Job – Give the listing below again with every "locality" switched to "site", leaving everything else unchanged.

⟨

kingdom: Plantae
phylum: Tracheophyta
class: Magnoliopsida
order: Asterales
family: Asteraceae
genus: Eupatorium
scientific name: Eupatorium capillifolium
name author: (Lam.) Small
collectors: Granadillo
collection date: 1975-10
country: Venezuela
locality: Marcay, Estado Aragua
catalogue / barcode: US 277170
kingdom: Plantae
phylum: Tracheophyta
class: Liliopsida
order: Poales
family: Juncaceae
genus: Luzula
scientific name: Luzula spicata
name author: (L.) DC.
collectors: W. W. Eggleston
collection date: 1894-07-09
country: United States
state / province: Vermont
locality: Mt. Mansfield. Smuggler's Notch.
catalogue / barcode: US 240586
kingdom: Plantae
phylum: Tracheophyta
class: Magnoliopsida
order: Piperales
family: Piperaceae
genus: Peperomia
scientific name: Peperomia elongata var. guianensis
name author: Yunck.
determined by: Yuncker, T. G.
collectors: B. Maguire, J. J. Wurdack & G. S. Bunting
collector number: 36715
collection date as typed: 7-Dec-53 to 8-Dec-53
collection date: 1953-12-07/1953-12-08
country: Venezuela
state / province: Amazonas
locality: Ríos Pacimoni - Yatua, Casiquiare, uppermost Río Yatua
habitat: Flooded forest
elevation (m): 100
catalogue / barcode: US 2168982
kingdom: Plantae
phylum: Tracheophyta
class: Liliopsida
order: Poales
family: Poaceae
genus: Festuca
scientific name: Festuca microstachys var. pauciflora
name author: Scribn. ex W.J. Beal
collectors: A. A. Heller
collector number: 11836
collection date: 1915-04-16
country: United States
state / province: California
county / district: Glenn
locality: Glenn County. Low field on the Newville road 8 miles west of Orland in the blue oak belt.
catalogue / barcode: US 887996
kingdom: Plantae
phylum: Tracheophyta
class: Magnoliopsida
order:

⟩

Written response –
kingdom: Plantae
phylum: Tracheophyta
class: Magnoliopsida
order: Asterales
family: Asteraceae
genus: Eupatorium
scientific name: Eupatorium capillifolium
name author: (Lam.) Small
collectors: Granadillo
collection date: 1975-10
country: Venezuela
site: Marcay, Estado Aragua
catalogue / barcode: US 277170
kingdom: Plantae
phylum: Tracheophyta
class: Liliopsida
order: Poales
family: Juncaceae
genus: Luzula
scientific name: Luzula spicata
name author: (L.) DC.
collectors: W. W. Eggleston
collection date: 1894-07-09
country: United States
state / province: Vermont
site: Mt. Mansfield. Smuggler's Notch.
catalogue / barcode: US 240586
kingdom: Plantae
phylum: Tracheophyta
class: Magnoliopsida
order: Piperales
family: Piperaceae
genus: Peperomia
scientific name: Peperomia elongata var. guianensis
name author: Yunck.
determined by: Yuncker, T. G.
collectors: B. Maguire, J. J. Wurdack & G. S. Bunting
collector number: 36715
collection date as typed: 7-Dec-53 to 8-Dec-53
collection date: 1953-12-07/1953-12-08
country: Venezuela
state / province: Amazonas
site: Ríos Pacimoni - Yatua, Casiquiare, uppermost Río Yatua
habitat: Flooded forest
elevation (m): 100
catalogue / barcode: US 2168982
kingdom: Plantae
phylum: Tracheophyta
class: Liliopsida
order: Poales
family: Poaceae
genus: Festuca
scientific name: Festuca microstachys var. pauciflora
name author: Scribn. ex W.J. Beal
collectors: A. A. Heller
collector number: 11836
collection date: 1915-04-16
country: United States
state / province: California
county / district: Glenn
site: Glenn County. Low field on the Newville road 8 miles west of Orland in the blue oak belt.
catalogue / barcode: US 887996
kingdom: Plantae
phylum: Tracheophyta
class: Magnoliopsida
order:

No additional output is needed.